My cousin called me yesterday to tell me strange news of my father’s family losing my grandmother’s grave. Yes. Lost Granny’s grave.

My father’s brother bought three plots in the cemetery in Port Dickson in 1999 when Gran (Ah Por) passed away aged 100. She was buried in one of the plots. There was supposed to be a tombstone erected a few months later, stomach but Uncle (Peh Deh) dawdled because he wanted something grand. Four years later, order and there’s no tombstone, unhealthy and my relatives have been paying respects at either plots two or three, because some think she’s in plot two and some think she’s in plot three. This April, it dawned on them that some of them have been praying at the wrong, empty, plot.

I’d say this is in keeping with family tradition now. Great grandfather’s grave in Hainan was overrun by chickens from the nearby free range chicken farm and was barely visible (Chinese graves are usually a mound marked by a tombstone), because of the accumulated wear from years of chicken feet stampede.

Transcript of an online conversation between brothers (we live in the same house)

Shut A Bug says:

them kittens are eating cat food.

Ah Lee G (me) says:

as long as they don’t eat cat.

Shut A Bug says:

they be spilling cat food coz they go inside the bowl to eat.

Ah Lee G says:

so how?

Shut A Bug says:

need heavy bowl

Dear Malaysian Friends…

Dear (Malaysian Friend),

I’ll be serving the nation from 10th to 25th January. My unit is apparently going operational instead of training.

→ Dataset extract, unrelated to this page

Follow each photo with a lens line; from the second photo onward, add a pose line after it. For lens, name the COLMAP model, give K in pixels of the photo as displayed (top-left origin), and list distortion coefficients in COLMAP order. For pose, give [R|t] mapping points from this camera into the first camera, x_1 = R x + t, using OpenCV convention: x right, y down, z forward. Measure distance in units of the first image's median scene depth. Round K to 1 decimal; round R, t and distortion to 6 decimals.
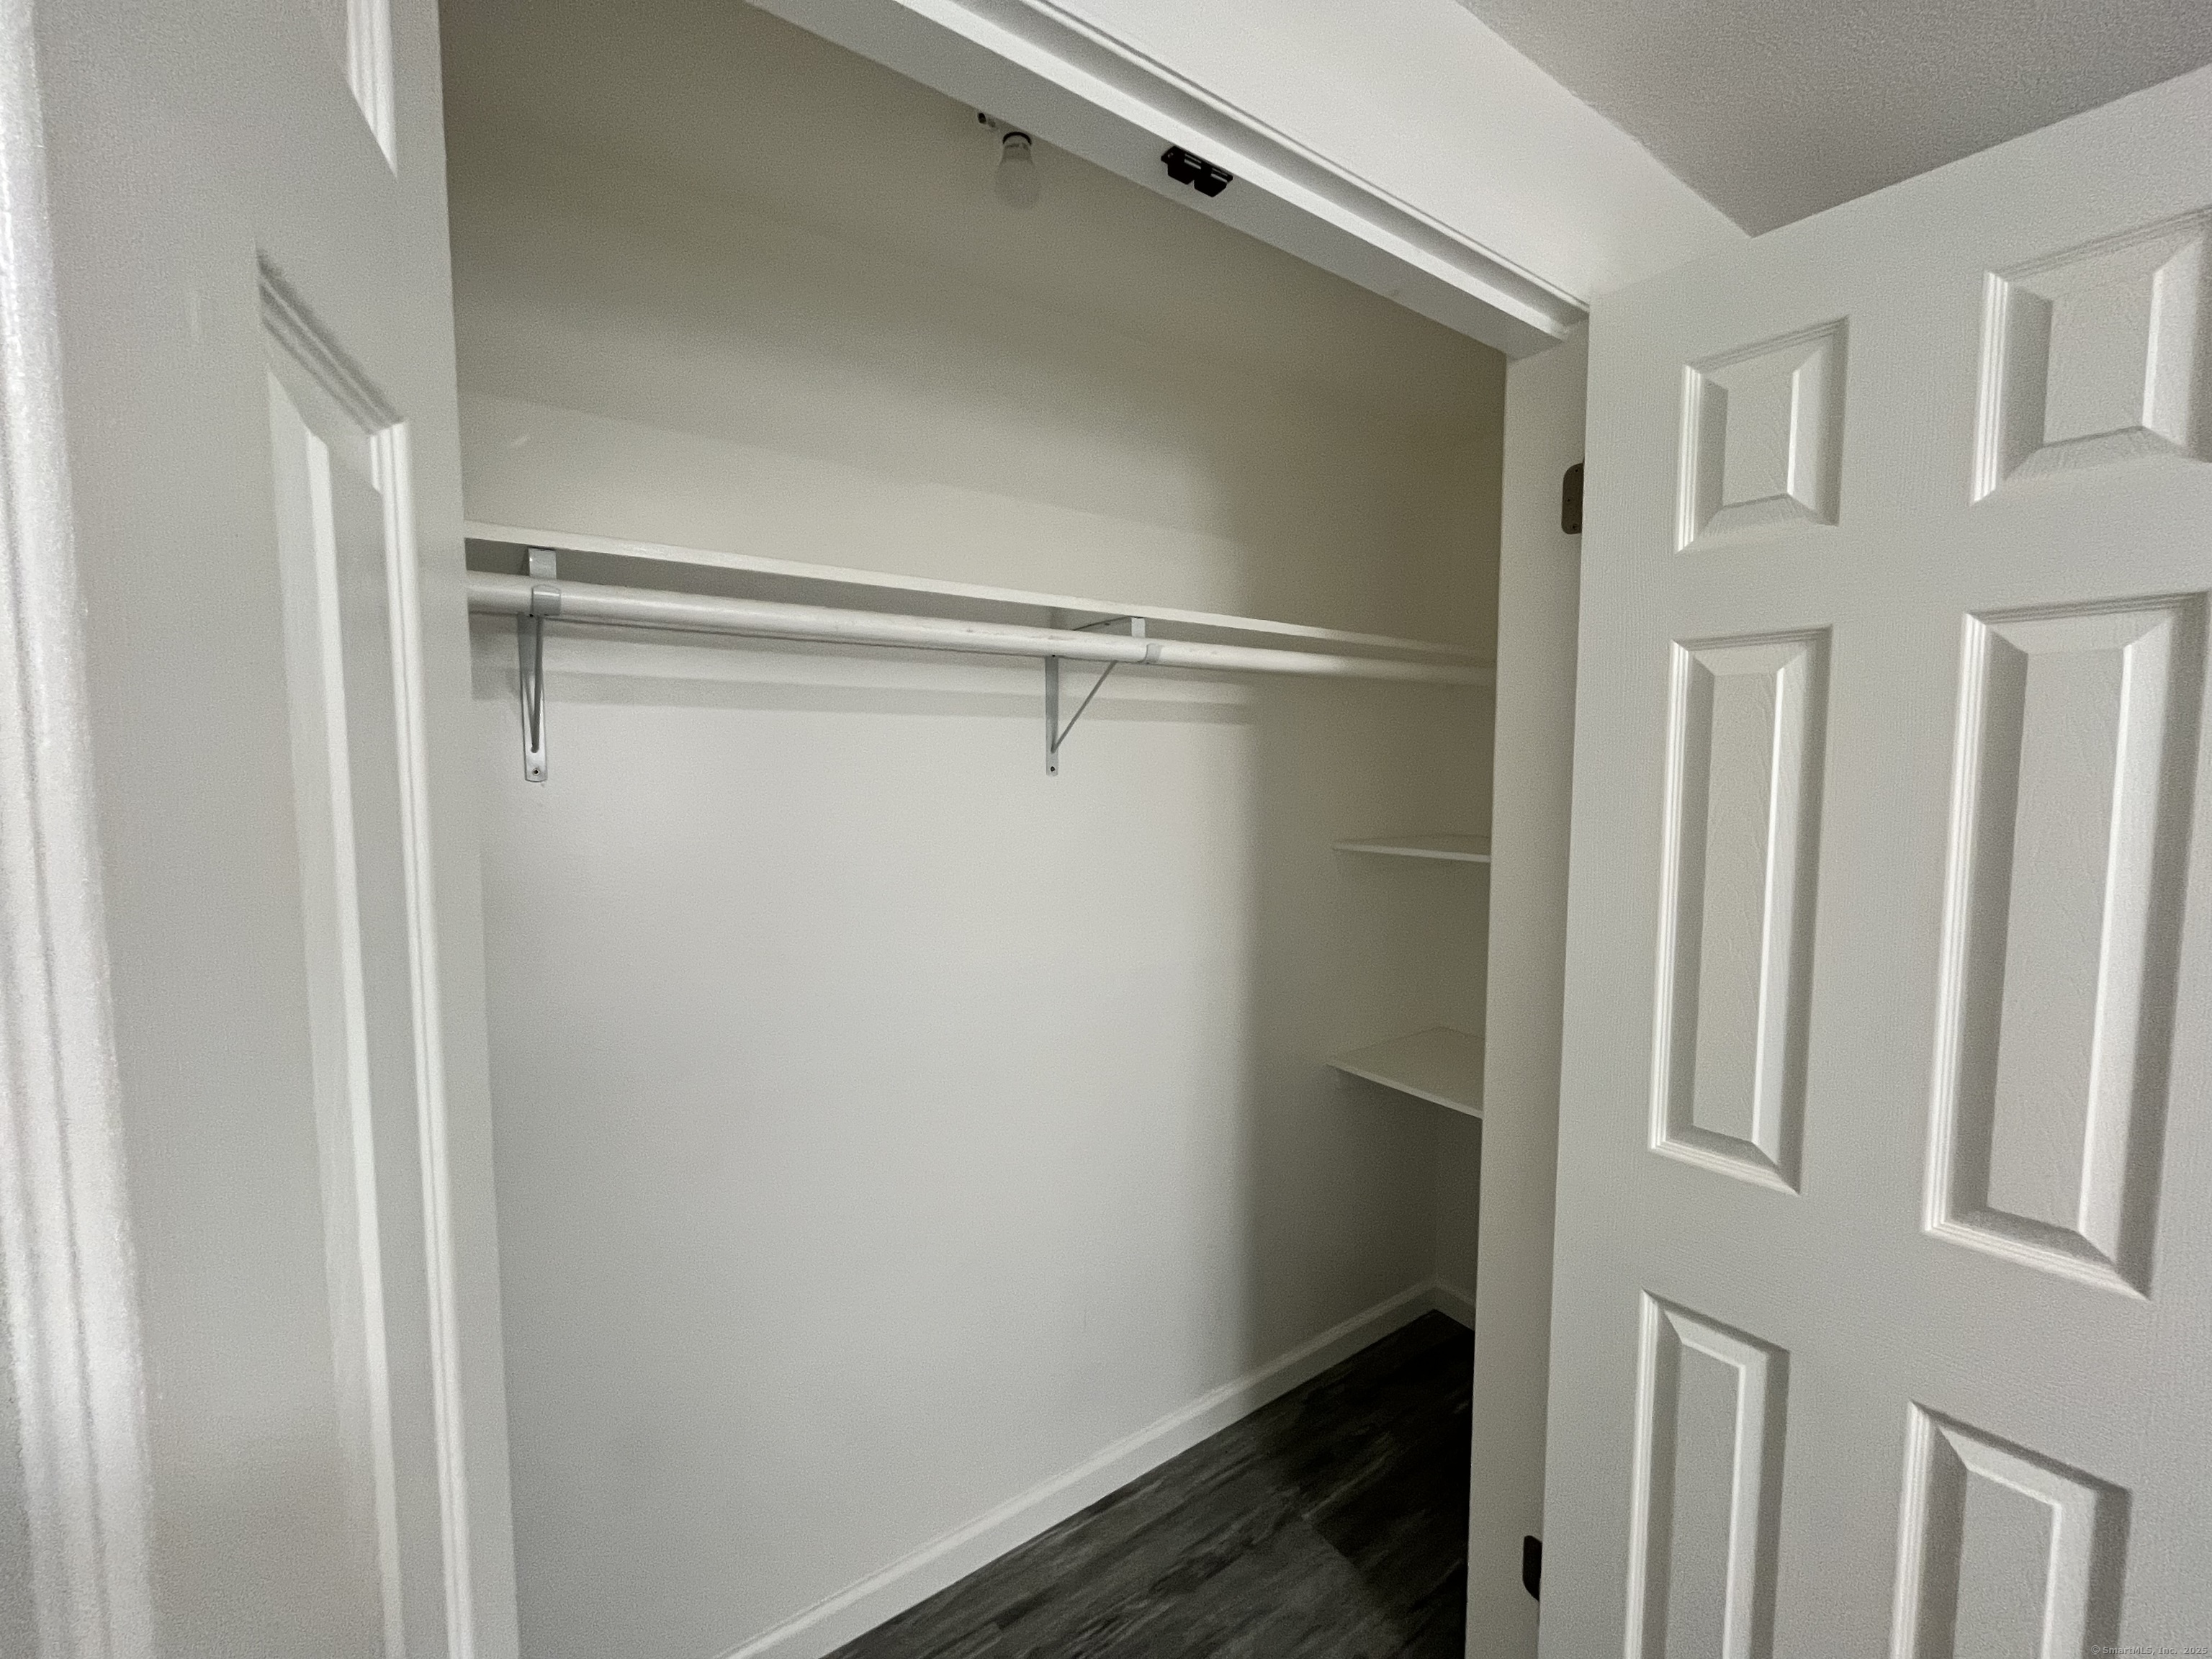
lens RADIAL K [[890.0, 0, 1109.3], [0, 890.0, 833.0], [0, 0, 1]] dist [0.002543, 0.000346]
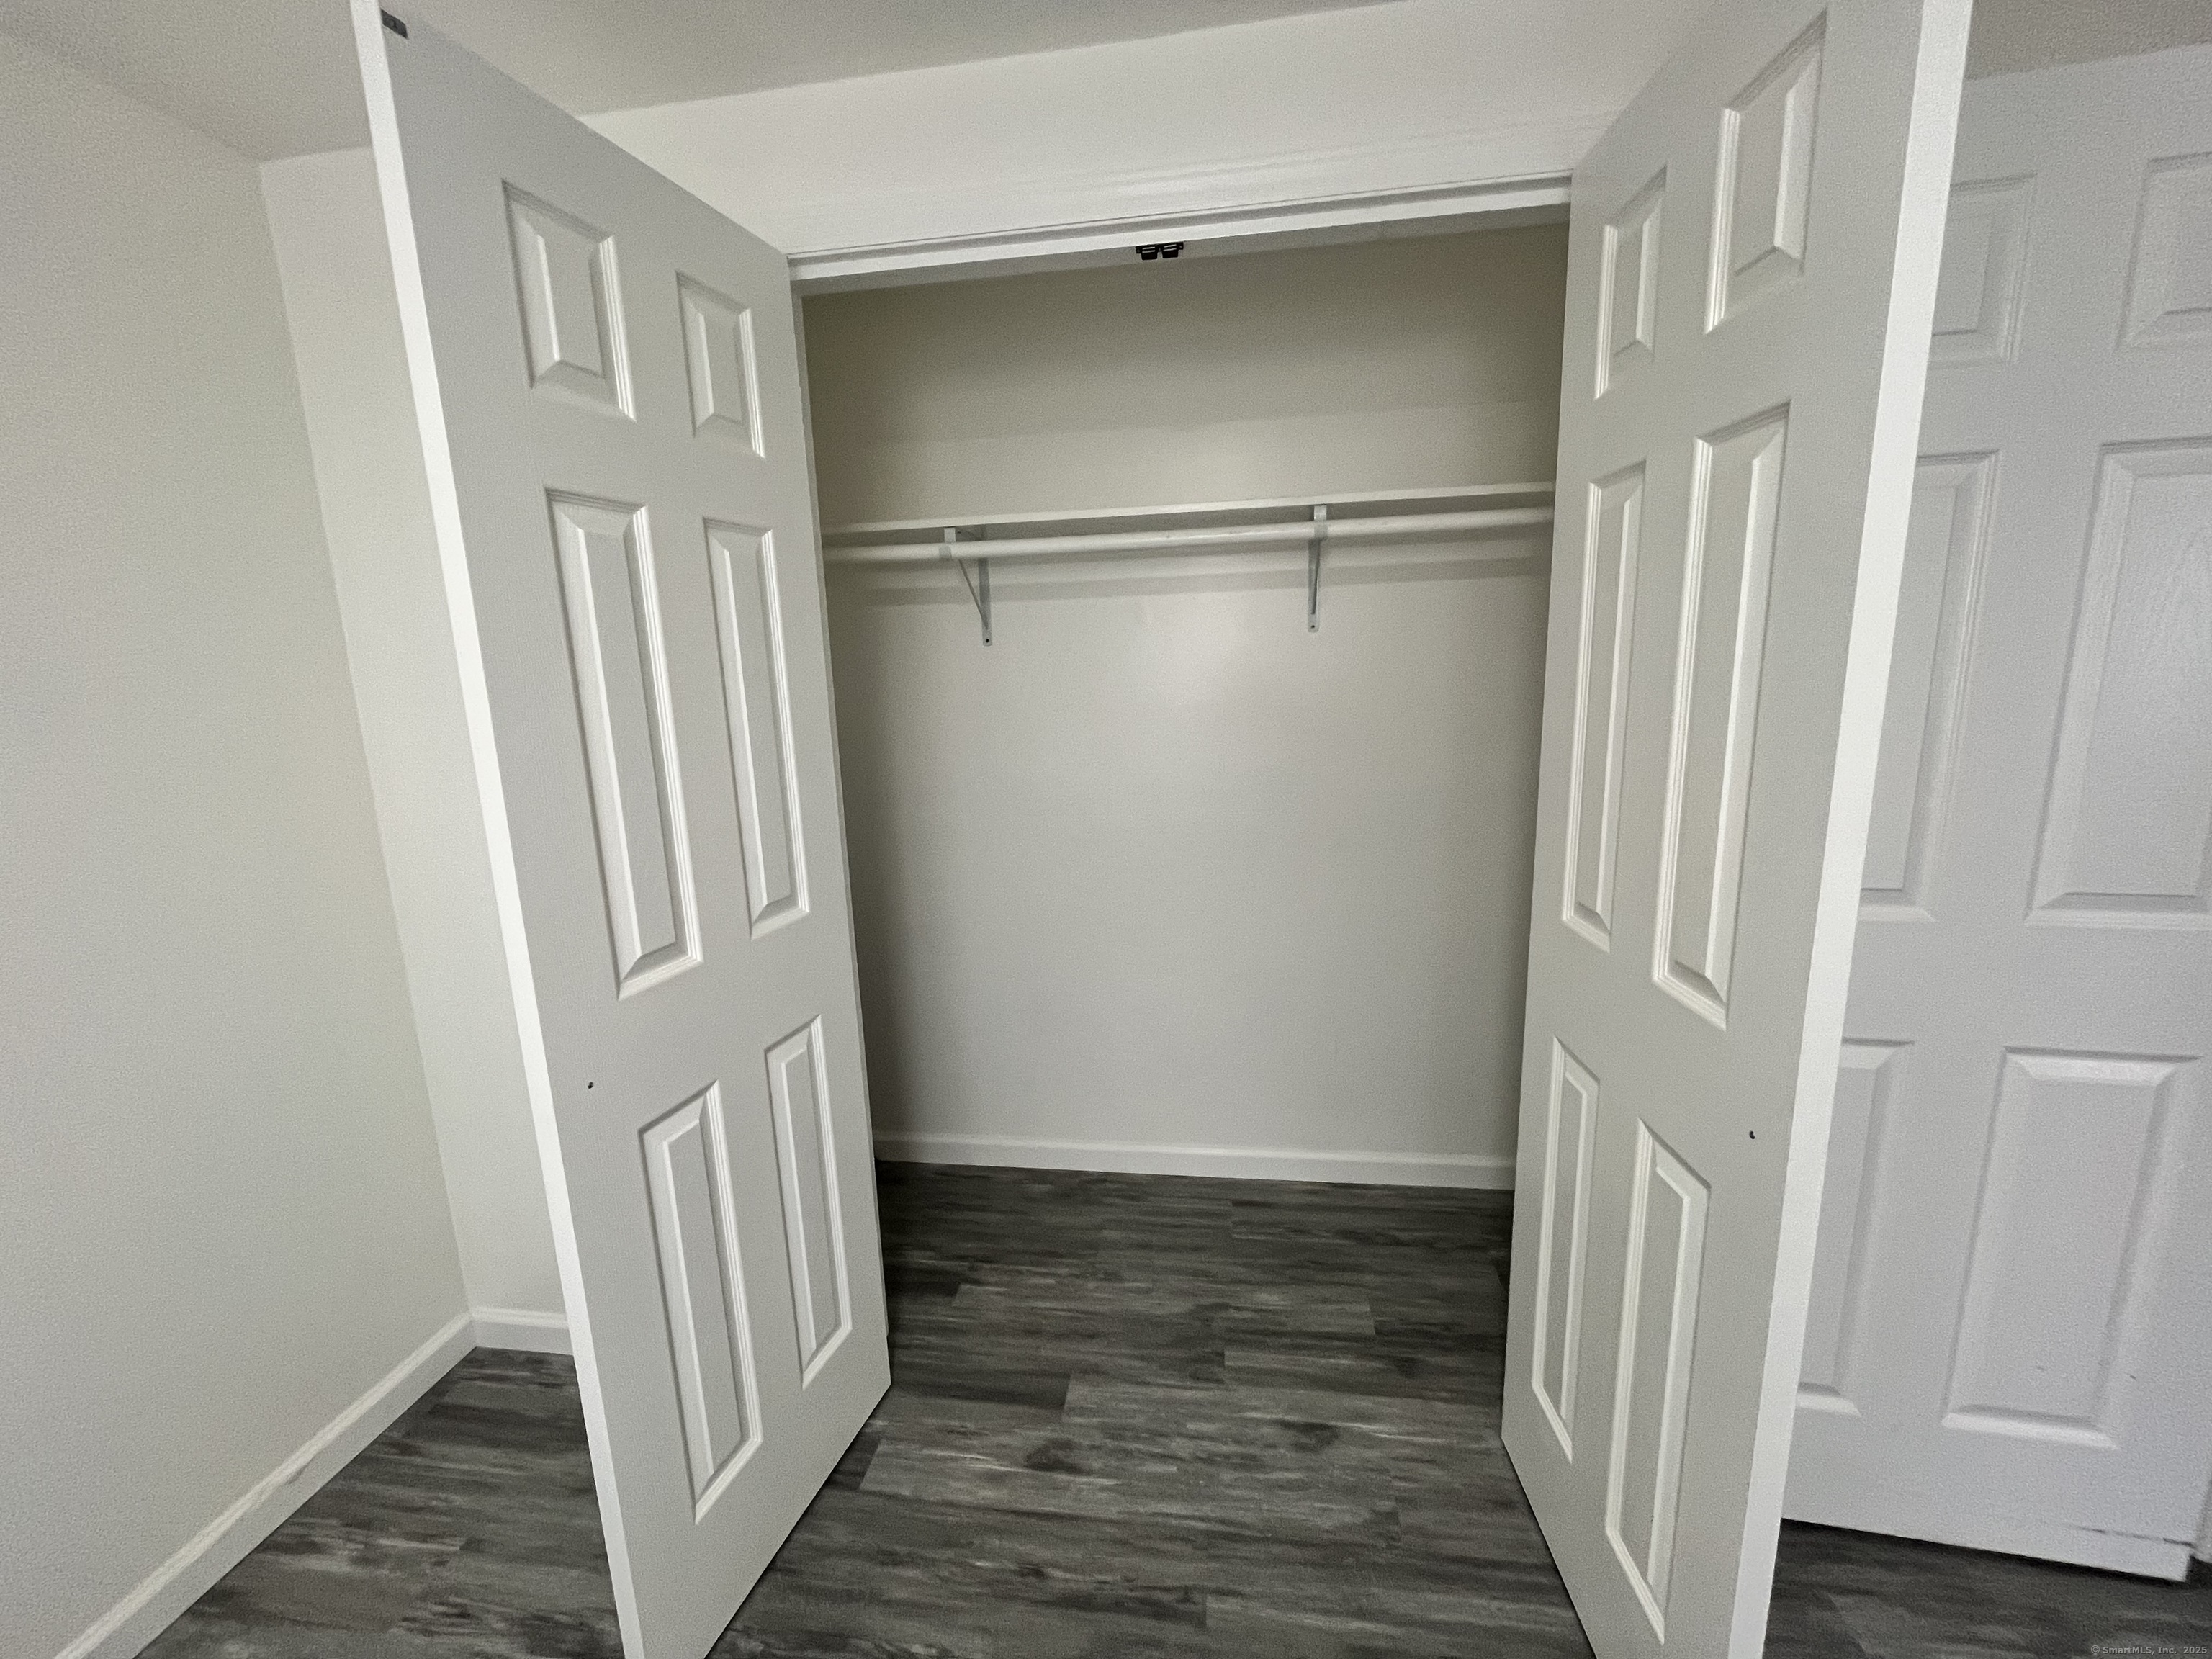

So, if your bastard country does stupid things over the Pedra Branca / Pulau Batu Puteh or water supply issues, you’ll have to deal with the might of the Singapore Armour Regiment, for at least an hour or so, hahaha. I will be going shopping for supplies, and as long as I have enough snacks, insect repellent, and batteries for my portable FM radio, I am a veritable fighting machine. Malaysia won’t know what hit them (twisties wrappers can foul up navy ship propellers big time).